EXERCISE INSTRUCTIONS — Go through the records and report each line in which the word "about" occurs.
>>>
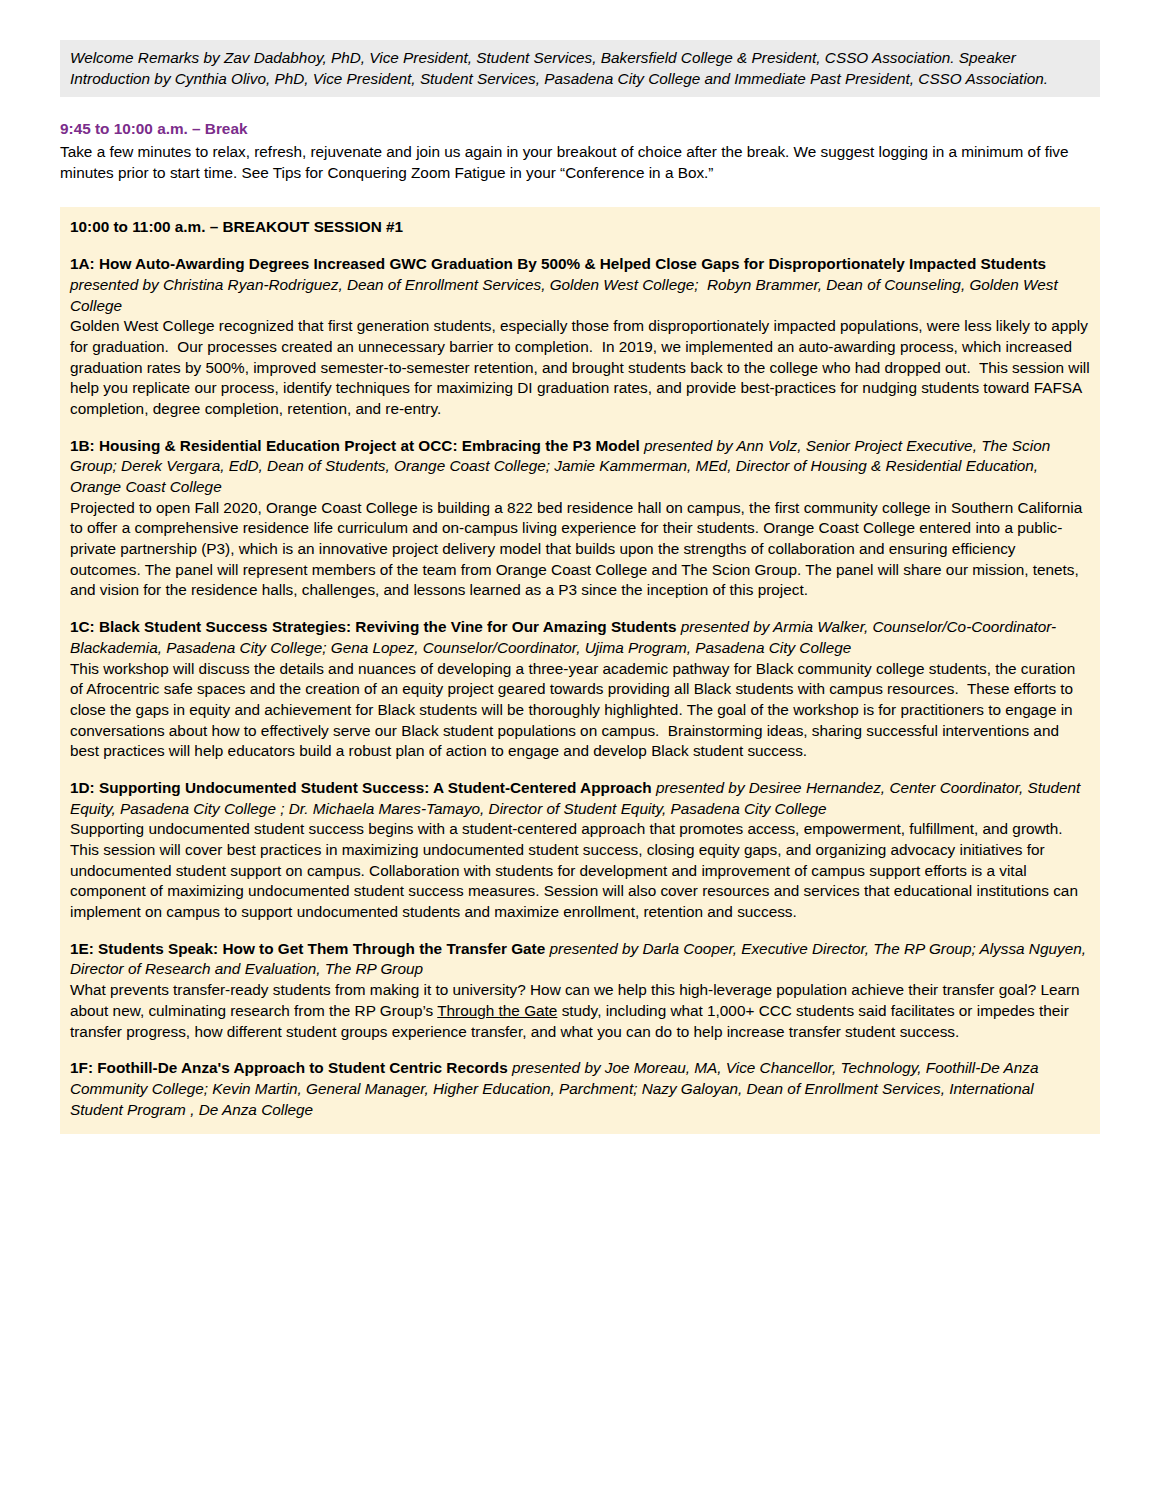Welcome Remarks by Zav Dadabhoy, PhD, Vice President, Student Services, Bakersfield College & President, CSSO Association. Speaker Introduction by Cynthia Olivo, PhD, Vice President, Student Services, Pasadena City College and Immediate Past President, CSSO Association.
9:45 to 10:00 a.m. – Break
Take a few minutes to relax, refresh, rejuvenate and join us again in your breakout of choice after the break. We suggest logging in a minimum of five minutes prior to start time. See Tips for Conquering Zoom Fatigue in your “Conference in a Box.”
10:00 to 11:00 a.m. – BREAKOUT SESSION #1
1A: How Auto-Awarding Degrees Increased GWC Graduation By 500% & Helped Close Gaps for Disproportionately Impacted Students presented by Christina Ryan-Rodriguez, Dean of Enrollment Services, Golden West College; Robyn Brammer, Dean of Counseling, Golden West College
Golden West College recognized that first generation students, especially those from disproportionately impacted populations, were less likely to apply for graduation. Our processes created an unnecessary barrier to completion. In 2019, we implemented an auto-awarding process, which increased graduation rates by 500%, improved semester-to-semester retention, and brought students back to the college who had dropped out. This session will help you replicate our process, identify techniques for maximizing DI graduation rates, and provide best-practices for nudging students toward FAFSA completion, degree completion, retention, and re-entry.
1B: Housing & Residential Education Project at OCC: Embracing the P3 Model presented by Ann Volz, Senior Project Executive, The Scion Group; Derek Vergara, EdD, Dean of Students, Orange Coast College; Jamie Kammerman, MEd, Director of Housing & Residential Education, Orange Coast College
Projected to open Fall 2020, Orange Coast College is building a 822 bed residence hall on campus, the first community college in Southern California to offer a comprehensive residence life curriculum and on-campus living experience for their students. Orange Coast College entered into a public-private partnership (P3), which is an innovative project delivery model that builds upon the strengths of collaboration and ensuring efficiency outcomes. The panel will represent members of the team from Orange Coast College and The Scion Group. The panel will share our mission, tenets, and vision for the residence halls, challenges, and lessons learned as a P3 since the inception of this project.
1C: Black Student Success Strategies: Reviving the Vine for Our Amazing Students presented by Armia Walker, Counselor/Co-Coordinator-Blackademia, Pasadena City College; Gena Lopez, Counselor/Coordinator, Ujima Program, Pasadena City College
This workshop will discuss the details and nuances of developing a three-year academic pathway for Black community college students, the curation of Afrocentric safe spaces and the creation of an equity project geared towards providing all Black students with campus resources. These efforts to close the gaps in equity and achievement for Black students will be thoroughly highlighted. The goal of the workshop is for practitioners to engage in conversations about how to effectively serve our Black student populations on campus. Brainstorming ideas, sharing successful interventions and best practices will help educators build a robust plan of action to engage and develop Black student success.
1D: Supporting Undocumented Student Success: A Student-Centered Approach presented by Desiree Hernandez, Center Coordinator, Student Equity, Pasadena City College ; Dr. Michaela Mares-Tamayo, Director of Student Equity, Pasadena City College
Supporting undocumented student success begins with a student-centered approach that promotes access, empowerment, fulfillment, and growth. This session will cover best practices in maximizing undocumented student success, closing equity gaps, and organizing advocacy initiatives for undocumented student support on campus. Collaboration with students for development and improvement of campus support efforts is a vital component of maximizing undocumented student success measures. Session will also cover resources and services that educational institutions can implement on campus to support undocumented students and maximize enrollment, retention and success.
1E: Students Speak: How to Get Them Through the Transfer Gate presented by Darla Cooper, Executive Director, The RP Group; Alyssa Nguyen, Director of Research and Evaluation, The RP Group
What prevents transfer-ready students from making it to university? How can we help this high-leverage population achieve their transfer goal? Learn about new, culminating research from the RP Group’s Through the Gate study, including what 1,000+ CCC students said facilitates or impedes their transfer progress, how different student groups experience transfer, and what you can do to help increase transfer student success.
1F: Foothill-De Anza's Approach to Student Centric Records presented by Joe Moreau, MA, Vice Chancellor, Technology, Foothill-De Anza Community College; Kevin Martin, General Manager, Higher Education, Parchment; Nazy Galoyan, Dean of Enrollment Services, International Student Program , De Anza College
<<<
ANSWER FOR THE TASK —
This workshop will discuss the details and nuances of developing a three-year academic pathway for Black community college students, the curation of Afrocentric safe spaces and the creation of an equity project geared towards providing all Black students with campus resources. These efforts to close the gaps in equity and achievement for Black students will be thoroughly highlighted. The goal of the workshop is for practitioners to engage in conversations about how to effectively serve our Black student populations on campus. Brainstorming ideas, sharing successful interventions and best practices will help educators build a robust plan of action to engage and develop Black student success.
What prevents transfer-ready students from making it to university? How can we help this high-leverage population achieve their transfer goal? Learn about new, culminating research from the RP Group’s Through the Gate study, including what 1,000+ CCC students said facilitates or impedes their transfer progress, how different student groups experience transfer, and what you can do to help increase transfer student success.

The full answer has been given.